I think, and this is from my experiences, that the material of the lower grade chart definitely merits further study. I'd love to find an organization capable of such...something that studied consciousness. I've seen some very valuable long-term gains from Scientology processes and based on that I believe there's something to be looked at. The problem is Hubbard. Others have speculated that the processes were researched and discovered by right-hand path folks and Hubbard twisted them for his own use...very plausible. Time and time again people close to him in the early stages of Scientology lament that they mistook Hubbard as an honest individual...then they go on to say they've experienced or witnessed good things from the processes.

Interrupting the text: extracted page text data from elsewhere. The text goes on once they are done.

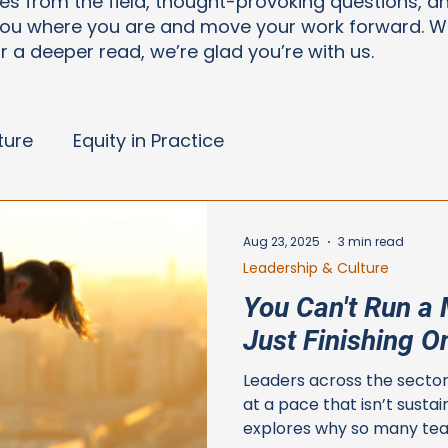
ries from the field, thought-provoking questions, a
ou where you are and move your work forward. Wh
or a deeper read, we’re glad you’re with us.
ture
Equity in Practice
Aug 23, 2025
3 min read
Leadership & Culture
You Can't Run a 
Just Finishing O
Leaders across the sector
at a pace that isn’t sustai
explores why so many tea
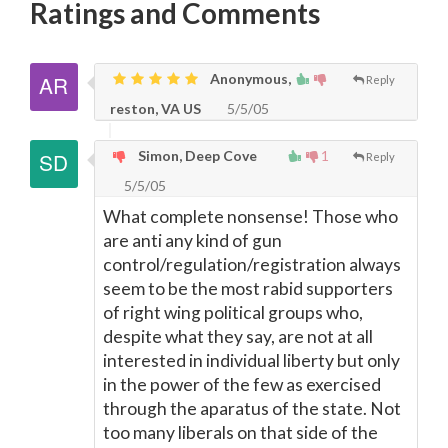
Ratings and Comments
Anonymous,
Reply
reston, VA US
5/5/05
Simon, Deep Cove
1
Reply
5/5/05
What complete nonsense! Those who
are anti any kind of gun
control/regulation/registration always
seem to be the most rabid supporters
of right wing political groups who,
despite what they say, are not at all
interested in individual liberty but only
in the power of the few as exercised
through the aparatus of the state. Not
too many liberals on that side of the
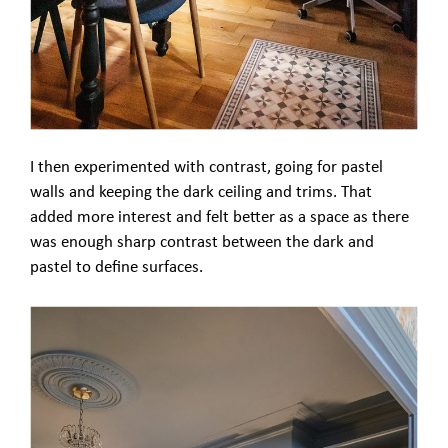
I then experimented with contrast, going for pastel
walls and keeping the dark ceiling and trims. That
added more interest and felt better as a space as there
was enough sharp contrast between the dark and
pastel to define surfaces.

(This makes me think of the guy who first put out Standard Dianetics. This was a step by step process for a model Dianetics session and Hubbard openly acknowledges the guy who came up with this. In later years I suspect he'd bulldoze the guy under and claim it was his own as Source.)

One of the main ideas worth keeping is the idea of treating things in a spiritual angle as opposed to a physical or chemical angle...the function determines structure idea.

There's a wonderful documentary on LSD and the early research of Huxley and Leary and such. The film is called Hoffman's Potion. This research was done sincerely and the information may be of value to the study of consciousness, sort of like Ayahuasca studies - even though LSD has since been discovered to be extremely destructive as used recreationally.

Despite what some post here and on other threads the things I've witnessed do not occur in other studies/therapies and are germane to Scientology specifically and are apparently common. There is something there and something to it.

Ultimately, I don't know what that is or if it is necessary.

But just like LSD Scientology is extremely dangerous as it stands...merely look at the devastation that it wreaks upon its users.